56Il y aurait donc une forte logique à ce que les regroupements que vous évoquez s’opèrent. Mais en pratique, je suis très dubitatif sur ce point car j’ai pu mesurer moi-même, tout au long de ma carrière politique, à quel point le clivage droite-gauche demeure indépassable en temps normal. Même le général de Gaulle n’était pas parvenu à s’en affranchir, sauf pendant les quelques moments exceptionnels où la nation fut plongée dans le chaos.

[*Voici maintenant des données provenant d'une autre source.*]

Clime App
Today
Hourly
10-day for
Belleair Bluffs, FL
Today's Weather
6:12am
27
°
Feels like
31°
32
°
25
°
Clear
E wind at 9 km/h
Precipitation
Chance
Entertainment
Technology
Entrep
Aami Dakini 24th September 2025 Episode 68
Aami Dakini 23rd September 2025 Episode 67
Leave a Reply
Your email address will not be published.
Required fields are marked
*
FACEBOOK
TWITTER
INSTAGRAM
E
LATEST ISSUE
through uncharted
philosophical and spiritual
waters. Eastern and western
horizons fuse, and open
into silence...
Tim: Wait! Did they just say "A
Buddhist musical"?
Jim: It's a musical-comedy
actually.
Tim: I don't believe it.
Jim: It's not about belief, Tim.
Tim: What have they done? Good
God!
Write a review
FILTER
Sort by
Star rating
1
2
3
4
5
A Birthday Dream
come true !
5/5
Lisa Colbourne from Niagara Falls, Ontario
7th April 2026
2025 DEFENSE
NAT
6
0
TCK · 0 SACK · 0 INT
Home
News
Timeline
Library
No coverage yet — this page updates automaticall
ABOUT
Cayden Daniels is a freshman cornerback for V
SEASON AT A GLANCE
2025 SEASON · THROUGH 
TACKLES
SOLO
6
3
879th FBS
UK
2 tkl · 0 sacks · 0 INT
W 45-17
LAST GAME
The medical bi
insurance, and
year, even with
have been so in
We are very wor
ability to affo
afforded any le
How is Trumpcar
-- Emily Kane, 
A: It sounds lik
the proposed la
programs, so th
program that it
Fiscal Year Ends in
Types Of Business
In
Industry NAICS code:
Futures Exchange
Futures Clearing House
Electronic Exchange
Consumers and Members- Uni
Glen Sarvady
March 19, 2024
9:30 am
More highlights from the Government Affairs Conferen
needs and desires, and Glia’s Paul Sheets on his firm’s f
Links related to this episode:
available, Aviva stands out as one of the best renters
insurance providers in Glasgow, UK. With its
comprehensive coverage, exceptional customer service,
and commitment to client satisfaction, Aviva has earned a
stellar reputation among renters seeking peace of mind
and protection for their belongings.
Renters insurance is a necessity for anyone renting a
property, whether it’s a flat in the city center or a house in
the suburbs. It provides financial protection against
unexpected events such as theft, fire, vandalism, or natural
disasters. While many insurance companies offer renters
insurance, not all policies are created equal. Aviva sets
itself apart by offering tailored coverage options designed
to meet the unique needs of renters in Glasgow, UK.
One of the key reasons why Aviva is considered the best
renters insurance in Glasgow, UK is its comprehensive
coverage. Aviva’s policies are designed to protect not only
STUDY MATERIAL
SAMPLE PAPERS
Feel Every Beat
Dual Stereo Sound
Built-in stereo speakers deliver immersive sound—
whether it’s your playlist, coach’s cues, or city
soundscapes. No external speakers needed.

57Certes, les choses évoluent, du fait de la montée de nouveaux comportements comme le « zappping électoral » ou le « citoyen-consommateur ». Mais l’inertie sociologique et géographique des comportements électoraux est, et demeure, considérable.
58Telle est d’ailleurs l’une des raisons essentielles pour lesquelles la construction d’une Europe fédérale continue d’avancer : parce que les Français, au fond, ne s’y intéressent pas, n’en comprennent pas les incidences réelles, et continuent de raisonner comme si le clivage droite-gauche était encore le seul pertinent.
59Un dernier mot : avec Maastricht, Amsterdam et Nice, la France a consenti à des abandons de souveraineté fondamentaux. Mais ce ne fut pas parce que les Français le souhaitaient et appelaient de leurs vœux la fusion de la France dans un super État-continent. Ce fut, beaucoup plus prosaïquement, parce qu’ils firent confiance à leurs représentants sur ce sujet aride et compliqué, et parce qu’ils n’imaginaient pas les conséquences tangibles des décisions prises. Pour la grande majorité de nos concitoyens, j’en suis convaincu, l’Europe est un machin ennuyeux auquel on ne comprend rien, dont il faut dire par principe que c’est bien, mais dont on attend surtout que cela ne change rien du tout à notre liberté de choix et à notre mode de vie.
60Les Français sont donc victimes d’un jeu de dupes. À terme, tout cela nous annonce, hélas, bien des soubresauts politiques.